I'm not going to go into too much detail on that here here, there have been many posts written on the subject already (here's a really good one).
This post is is going to show how this style of architecture can be implemented using .net core and RabbitMQ.
The goal isn't to create a real world example, just to show how to implement a fanout exchange as simply as possible.
Short for Rabbit Message Queue, it's an open source message broker that we can use to facilitate communication between services in our system. There are a bunch of great tutorials on the different messaging patterns RMQ can be used to for, we're going to be focusing on the "Publish/Subscribe" pattern, which uses the fanout style exchange.
To follow along with this post you're going to need to have an instance of RabbitMQ running so that we can send events to it, you can find installation instructions here.
If you're running docker you can enter
docker run -it --rm --name rabbitmq -p 5672:5672 -p 15672:15672 rabbitmq:3-management
To spin up a new RabbitMQ server @ http://localhost:15672
The default credentials for this image should be guest/guest.
Feel free to poke around the tabs, there shouldn't be any activity but you can see that RMQ starts off with a number of default queues and the overview tab is nice.
For this demo we'll be using .net core 3.1 which, as of this writing, is the latest version of .net core, you can grab that here.
First we're going to build a really simple service that generates "Orders" for our client services to process. The order producer will contain
- A list of inventory that it's allowed to order
- A timer that is used to generate a new order for a random item with a random quantity every 1 second.

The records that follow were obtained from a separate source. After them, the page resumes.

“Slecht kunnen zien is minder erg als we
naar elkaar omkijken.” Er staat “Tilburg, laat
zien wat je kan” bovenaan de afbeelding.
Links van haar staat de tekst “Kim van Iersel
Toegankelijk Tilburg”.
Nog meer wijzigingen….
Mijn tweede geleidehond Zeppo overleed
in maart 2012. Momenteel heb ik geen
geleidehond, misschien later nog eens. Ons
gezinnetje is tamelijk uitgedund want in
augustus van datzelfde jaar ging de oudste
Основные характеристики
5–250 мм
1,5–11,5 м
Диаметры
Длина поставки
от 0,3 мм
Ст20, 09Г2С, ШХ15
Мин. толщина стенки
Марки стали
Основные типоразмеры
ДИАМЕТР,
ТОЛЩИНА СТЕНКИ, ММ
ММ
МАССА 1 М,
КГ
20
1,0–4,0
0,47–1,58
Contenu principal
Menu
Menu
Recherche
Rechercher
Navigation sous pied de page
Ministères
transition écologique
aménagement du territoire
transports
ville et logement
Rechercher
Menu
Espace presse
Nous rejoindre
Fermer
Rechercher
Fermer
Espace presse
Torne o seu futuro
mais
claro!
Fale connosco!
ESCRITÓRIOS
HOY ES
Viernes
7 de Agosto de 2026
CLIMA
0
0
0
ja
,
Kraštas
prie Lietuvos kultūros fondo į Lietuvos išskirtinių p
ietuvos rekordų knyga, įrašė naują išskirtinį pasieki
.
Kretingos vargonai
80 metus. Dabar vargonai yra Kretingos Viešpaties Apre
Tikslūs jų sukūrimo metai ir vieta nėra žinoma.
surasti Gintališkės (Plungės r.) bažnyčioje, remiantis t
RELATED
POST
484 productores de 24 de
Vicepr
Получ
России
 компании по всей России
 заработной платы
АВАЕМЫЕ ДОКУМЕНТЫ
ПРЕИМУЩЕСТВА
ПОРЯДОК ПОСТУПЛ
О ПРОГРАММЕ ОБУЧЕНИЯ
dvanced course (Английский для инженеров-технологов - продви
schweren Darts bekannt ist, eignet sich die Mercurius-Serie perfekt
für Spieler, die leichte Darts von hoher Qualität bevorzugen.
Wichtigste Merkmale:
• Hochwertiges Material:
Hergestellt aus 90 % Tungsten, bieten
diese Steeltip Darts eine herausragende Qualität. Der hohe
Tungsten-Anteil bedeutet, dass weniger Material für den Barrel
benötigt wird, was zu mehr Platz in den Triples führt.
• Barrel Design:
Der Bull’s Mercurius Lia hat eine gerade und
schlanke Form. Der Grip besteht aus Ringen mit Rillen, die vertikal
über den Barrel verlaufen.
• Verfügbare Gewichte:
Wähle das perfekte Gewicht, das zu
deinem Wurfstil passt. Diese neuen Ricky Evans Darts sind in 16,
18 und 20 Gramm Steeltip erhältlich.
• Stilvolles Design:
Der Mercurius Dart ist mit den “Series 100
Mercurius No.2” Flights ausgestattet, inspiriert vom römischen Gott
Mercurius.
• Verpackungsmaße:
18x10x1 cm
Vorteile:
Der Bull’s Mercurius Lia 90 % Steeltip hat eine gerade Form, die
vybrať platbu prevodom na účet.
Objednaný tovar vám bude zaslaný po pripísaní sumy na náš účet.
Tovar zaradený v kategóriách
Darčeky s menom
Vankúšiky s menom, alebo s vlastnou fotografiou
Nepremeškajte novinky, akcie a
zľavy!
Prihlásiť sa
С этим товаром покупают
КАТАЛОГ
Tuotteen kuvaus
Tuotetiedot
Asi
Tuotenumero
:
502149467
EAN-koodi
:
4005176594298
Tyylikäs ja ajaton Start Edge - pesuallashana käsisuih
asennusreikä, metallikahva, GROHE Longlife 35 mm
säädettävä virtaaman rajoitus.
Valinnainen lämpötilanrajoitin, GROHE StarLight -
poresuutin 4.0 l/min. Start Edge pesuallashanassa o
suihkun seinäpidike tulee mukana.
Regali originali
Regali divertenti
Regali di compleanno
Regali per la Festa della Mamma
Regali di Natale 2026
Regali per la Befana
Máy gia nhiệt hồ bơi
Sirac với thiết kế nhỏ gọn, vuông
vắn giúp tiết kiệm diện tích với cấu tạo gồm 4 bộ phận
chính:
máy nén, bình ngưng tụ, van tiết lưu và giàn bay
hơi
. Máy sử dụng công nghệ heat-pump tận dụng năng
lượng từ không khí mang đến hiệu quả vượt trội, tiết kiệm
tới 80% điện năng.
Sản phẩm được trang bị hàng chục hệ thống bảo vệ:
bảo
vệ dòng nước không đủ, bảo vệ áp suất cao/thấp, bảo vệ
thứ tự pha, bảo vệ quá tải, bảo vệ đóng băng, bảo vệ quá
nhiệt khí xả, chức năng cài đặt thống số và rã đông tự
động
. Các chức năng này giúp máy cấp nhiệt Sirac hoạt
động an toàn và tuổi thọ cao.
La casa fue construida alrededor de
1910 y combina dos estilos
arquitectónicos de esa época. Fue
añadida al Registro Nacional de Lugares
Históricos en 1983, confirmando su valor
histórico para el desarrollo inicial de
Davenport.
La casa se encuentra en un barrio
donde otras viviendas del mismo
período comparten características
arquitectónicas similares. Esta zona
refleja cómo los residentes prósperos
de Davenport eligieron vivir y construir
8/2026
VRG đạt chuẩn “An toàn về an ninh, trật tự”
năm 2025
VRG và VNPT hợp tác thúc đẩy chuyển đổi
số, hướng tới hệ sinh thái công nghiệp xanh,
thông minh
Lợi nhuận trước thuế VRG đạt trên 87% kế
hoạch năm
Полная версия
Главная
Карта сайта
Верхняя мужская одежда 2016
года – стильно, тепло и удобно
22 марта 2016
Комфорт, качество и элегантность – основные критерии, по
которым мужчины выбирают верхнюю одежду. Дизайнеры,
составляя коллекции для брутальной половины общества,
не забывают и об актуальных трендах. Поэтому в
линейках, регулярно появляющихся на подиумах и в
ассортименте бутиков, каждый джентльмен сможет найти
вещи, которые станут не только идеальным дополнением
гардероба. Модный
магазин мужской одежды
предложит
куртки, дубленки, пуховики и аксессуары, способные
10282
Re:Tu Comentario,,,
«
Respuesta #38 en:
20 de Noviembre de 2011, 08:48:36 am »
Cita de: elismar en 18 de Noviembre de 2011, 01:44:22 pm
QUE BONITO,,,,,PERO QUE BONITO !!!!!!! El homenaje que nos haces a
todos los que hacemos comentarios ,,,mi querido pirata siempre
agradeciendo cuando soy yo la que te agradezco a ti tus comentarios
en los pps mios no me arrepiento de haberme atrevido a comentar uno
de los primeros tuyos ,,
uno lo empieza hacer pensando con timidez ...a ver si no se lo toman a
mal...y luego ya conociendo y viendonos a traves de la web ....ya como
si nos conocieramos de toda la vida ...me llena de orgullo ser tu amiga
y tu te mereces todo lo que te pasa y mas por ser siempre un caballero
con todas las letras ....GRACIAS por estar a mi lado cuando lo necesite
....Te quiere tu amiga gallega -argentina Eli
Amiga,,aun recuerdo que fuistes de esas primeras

- An event publisher, a helper class that pushes new order messages to the fanout exchange.
Keeping it simple we'll have the following consumers:
Monitors the quantity of each order and applies fizzbuzz for each order.
Monitors the quantity of each order and sends an alert for any order over 25 items.
{
id:string,
productId:string,
quantity:number,
createdDate:DateTime,
}
{
eventName: string,
orderData: Order
}
In the interest of keeping things simple, I'm going to organize all of these projects into a single solution and remove a lot of the additional code that one would normally have, like rate limiting, exception handling, service degradation, and all of that. Keeping all of that in this sample would, I think, get in the way.
That said, this is obviously not ready for production, so use at your own risk.